* _WORK INSTRUCTION_: Which lines in the records below contain the word "inches"? Copy each one.

== THE RECORDS

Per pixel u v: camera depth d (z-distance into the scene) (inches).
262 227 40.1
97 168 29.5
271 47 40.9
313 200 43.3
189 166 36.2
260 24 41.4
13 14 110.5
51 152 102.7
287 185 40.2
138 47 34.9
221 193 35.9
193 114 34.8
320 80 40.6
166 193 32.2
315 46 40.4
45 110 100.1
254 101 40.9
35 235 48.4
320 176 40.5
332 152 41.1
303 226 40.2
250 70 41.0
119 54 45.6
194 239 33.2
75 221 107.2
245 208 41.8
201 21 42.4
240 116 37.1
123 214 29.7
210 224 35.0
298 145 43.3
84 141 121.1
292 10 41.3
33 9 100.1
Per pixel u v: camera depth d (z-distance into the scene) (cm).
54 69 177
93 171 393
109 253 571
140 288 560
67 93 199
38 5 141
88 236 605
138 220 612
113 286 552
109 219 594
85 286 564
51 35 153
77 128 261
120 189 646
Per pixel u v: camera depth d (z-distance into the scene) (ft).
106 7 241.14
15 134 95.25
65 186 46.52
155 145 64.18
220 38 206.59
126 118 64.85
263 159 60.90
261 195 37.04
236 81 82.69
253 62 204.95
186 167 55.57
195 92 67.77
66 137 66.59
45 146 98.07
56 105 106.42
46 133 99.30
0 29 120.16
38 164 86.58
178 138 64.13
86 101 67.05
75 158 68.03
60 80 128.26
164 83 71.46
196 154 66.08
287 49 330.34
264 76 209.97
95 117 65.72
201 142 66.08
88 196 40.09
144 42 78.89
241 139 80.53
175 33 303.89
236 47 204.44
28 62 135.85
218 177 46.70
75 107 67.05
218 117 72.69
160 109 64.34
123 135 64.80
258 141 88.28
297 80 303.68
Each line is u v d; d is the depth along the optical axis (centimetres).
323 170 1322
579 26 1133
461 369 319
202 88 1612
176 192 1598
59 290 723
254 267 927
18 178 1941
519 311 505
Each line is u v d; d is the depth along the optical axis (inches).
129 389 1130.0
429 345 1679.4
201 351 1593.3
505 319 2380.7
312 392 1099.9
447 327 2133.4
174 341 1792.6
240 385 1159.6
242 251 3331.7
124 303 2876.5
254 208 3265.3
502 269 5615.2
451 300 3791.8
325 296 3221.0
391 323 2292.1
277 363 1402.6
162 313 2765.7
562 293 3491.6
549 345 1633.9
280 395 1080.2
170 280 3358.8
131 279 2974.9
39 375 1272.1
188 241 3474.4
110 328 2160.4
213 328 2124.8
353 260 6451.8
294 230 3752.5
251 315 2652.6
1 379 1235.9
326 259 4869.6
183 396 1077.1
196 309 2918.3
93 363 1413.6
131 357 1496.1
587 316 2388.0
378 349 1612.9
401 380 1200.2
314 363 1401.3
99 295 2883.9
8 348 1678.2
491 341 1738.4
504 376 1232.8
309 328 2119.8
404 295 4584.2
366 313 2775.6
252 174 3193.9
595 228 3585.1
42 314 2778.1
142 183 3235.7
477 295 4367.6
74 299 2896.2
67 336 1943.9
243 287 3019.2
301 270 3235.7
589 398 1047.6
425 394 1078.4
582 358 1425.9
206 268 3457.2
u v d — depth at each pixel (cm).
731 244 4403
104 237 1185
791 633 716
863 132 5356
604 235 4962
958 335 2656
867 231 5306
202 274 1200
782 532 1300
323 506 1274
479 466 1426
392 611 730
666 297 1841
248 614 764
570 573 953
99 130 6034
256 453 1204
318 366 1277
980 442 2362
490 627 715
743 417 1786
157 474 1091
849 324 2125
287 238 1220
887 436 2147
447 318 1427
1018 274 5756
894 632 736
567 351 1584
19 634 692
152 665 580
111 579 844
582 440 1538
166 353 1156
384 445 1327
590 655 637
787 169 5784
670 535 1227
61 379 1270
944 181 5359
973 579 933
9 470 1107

====

* _RESULT FOR THIS TASK_:
Per pixel u v: camera depth d (z-distance into the scene) (inches).
Each line is u v d; d is the depth along the optical axis (inches).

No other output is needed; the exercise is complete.